The Pitch & The China Incident
By Peter Houghton. Director: Catarina Hebbard (The Pitch), Daniel Evans (The China Incident). QTC @ Cremorne Theatre, QPAC. 2 Feb – 9 Mar, 2013.

Barbara Lowing’s solo performance in The China Incident is comic gold. Her manic day in the life of PR guru Bea Pontivac is one riot of laughs from start to finish. Whether putting a positive spin on an African dictator’s massacre, fielding inappropriate calls from the President of the United States, or setting up a sexual tryst with a U.N. friend in New York, she is bliss with a capital “B.” Throw into the mix a daughter whose wedding clashes with all her plans, and a son who’s just been arrested for drug possession, we have a classic farce scenario which director Daniel Evans built to a satisfying conclusion.
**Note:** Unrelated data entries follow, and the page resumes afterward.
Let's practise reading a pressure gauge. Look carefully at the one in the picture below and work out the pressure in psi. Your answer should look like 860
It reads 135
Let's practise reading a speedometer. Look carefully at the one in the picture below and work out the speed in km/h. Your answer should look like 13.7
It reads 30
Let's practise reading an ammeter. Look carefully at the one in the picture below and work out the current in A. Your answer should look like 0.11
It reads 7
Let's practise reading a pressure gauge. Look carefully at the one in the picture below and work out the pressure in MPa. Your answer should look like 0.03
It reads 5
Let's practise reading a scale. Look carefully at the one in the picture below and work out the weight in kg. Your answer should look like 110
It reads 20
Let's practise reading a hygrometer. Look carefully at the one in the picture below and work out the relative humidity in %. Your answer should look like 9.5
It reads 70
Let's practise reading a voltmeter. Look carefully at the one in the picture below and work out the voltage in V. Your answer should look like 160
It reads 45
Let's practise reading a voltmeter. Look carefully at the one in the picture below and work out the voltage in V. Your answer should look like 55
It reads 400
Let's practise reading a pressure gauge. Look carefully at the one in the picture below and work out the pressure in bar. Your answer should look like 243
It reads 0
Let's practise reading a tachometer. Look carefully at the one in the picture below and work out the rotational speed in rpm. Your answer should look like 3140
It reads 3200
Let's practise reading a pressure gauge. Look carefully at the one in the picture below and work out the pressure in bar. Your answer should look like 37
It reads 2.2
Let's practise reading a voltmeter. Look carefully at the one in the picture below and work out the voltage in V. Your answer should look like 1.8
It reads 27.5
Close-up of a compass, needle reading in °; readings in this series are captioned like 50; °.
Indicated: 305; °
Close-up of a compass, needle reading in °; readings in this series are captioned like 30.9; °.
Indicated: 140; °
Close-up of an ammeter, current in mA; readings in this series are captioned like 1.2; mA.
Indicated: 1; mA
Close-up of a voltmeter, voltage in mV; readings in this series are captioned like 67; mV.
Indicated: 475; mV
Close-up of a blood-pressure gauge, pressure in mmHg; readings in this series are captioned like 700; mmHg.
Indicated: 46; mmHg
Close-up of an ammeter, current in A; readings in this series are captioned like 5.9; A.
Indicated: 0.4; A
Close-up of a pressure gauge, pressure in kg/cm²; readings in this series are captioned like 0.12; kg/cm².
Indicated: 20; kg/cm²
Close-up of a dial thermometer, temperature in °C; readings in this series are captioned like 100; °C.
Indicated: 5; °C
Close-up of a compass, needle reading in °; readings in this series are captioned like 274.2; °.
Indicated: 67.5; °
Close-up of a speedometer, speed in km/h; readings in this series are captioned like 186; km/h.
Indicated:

Unfortunately I can’t be as positive about the eminently tedious The Pitch, where a would-be screenwriter pitches a Tropic Thunder concept to three Hollywood moguls. It’s hard to send up Hollywood when they do it so well themselves, and for the record, there are more laughs in six minutes of Tropic Thunder than 60 minutes of this play. Hugh Parker is required to impersonate a dozen Hollywood names (i.e. Clint Eastwood, Robert DeNiro, Rupert Everett etc.) which he does badly, and sprout lots of knowingly bad dialogue which fails to raise anything like a chuckle. The piece feels dated, especially with so many Clint Eastwood punch-lines. Simone Romaniuk’s set design worked well, but where did she find those telephones for The China Incident? They looked like they’d been rescued from a 1960s Doris Day movie.

One-man plays are notoriously hard to do. On this occasion Barbara Lowing got it right, but Hugh Parker unfortunately let the side down.